In terms of the physics of the thing, there would seem to be two ways to take it. One is that what’s being described here is something akin to the Greek notion of hyle, primordial matter that has not yet been given the various forms that make up the world we live in now. Some of the medieval commentators who were influenced by philosophical notions seem to have understood it as such. Another way to look at it is that this is a state of ultimate entropy, an nth degree of randomness that requires to be put into order.

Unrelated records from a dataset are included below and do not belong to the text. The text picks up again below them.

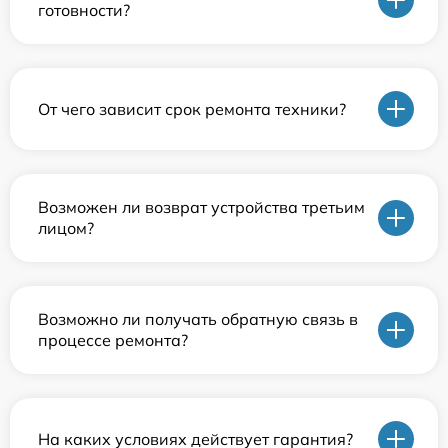
готовности?
От чего зависит срок ремонта техники?
Возможен ли возврат устройства третьим
лицом?
Возможно ли получать обратную связь в
процессе ремонта?
На каких условиях действует гарантия?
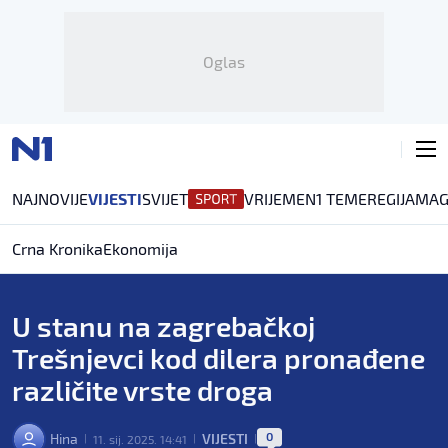
Oglas
NAJNOVIJE
VIJESTI
SVIJET
VRIJEME
N1 TEME
REGIJA
MAG
Crna Kronika
Ekonomija
U stanu na zagrebačkoj
Trešnjevci kod dilera pronađene
različite vrste droga
0
Hina
VIJESTI
11. sij. 2025. 14:41
|
|
|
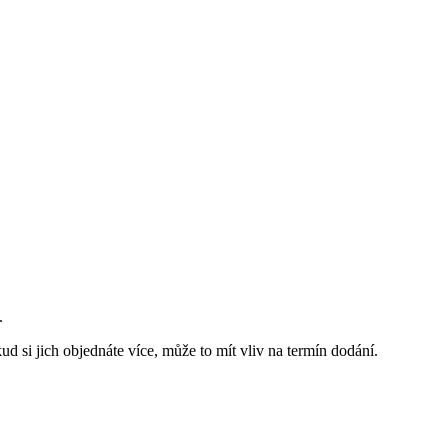
.
d si jich objednáte více, může to mít vliv na termín dodání.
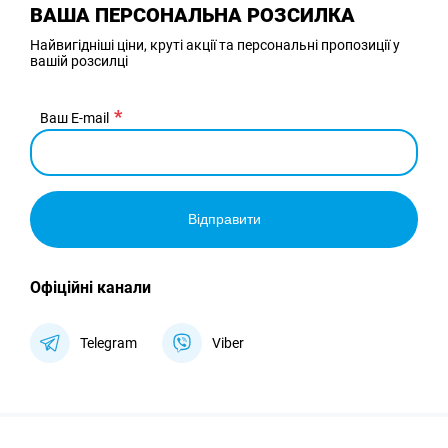
ВАША ПЕРСОНАЛЬНА РОЗСИЛКА
Найвигідніші ціни, круті акції та персональні пропозиції у
вашій розсилці
Ваш E-mail
Відправити
Офіційні канали
Telegram
Viber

That process — the process of making distinctions and putting things into order — is, as we’ve said, crucial to this first, cosmic, story of creation. But before that process begins, in v. 3, we must see two other aspects of the primordial world. We’ll look at those on Tuesday and Thursday this week.
Thank you so much for each interesting post. I didn't think it was possible to say so much about the word ha-aretz but in your most recent post and the last you presented several intriguing insights about this word. I appreciate your thoughtful attention to each word and phrase. I love your insights about the Hebrew and hope these will keep coming. I started to study with your Teaching Company course, worked my way through "Basics of Biblical Hebrew Grammar" by Pratico and Van Pelt (for me it has been a great text book which I still refer to frequently--I love the graphic presentation), then their "Graded Reader of Biblical Hebrew, " and now-- SLOWLY an proceeding through "Readings in Biblical Hebrew" by Ben Zvi et al. It is truly a pleasure and honor to study with you. I am finding your Genesis posts very valuable.
That's true. It's a unique word. I didn't want to get too far off the main thread.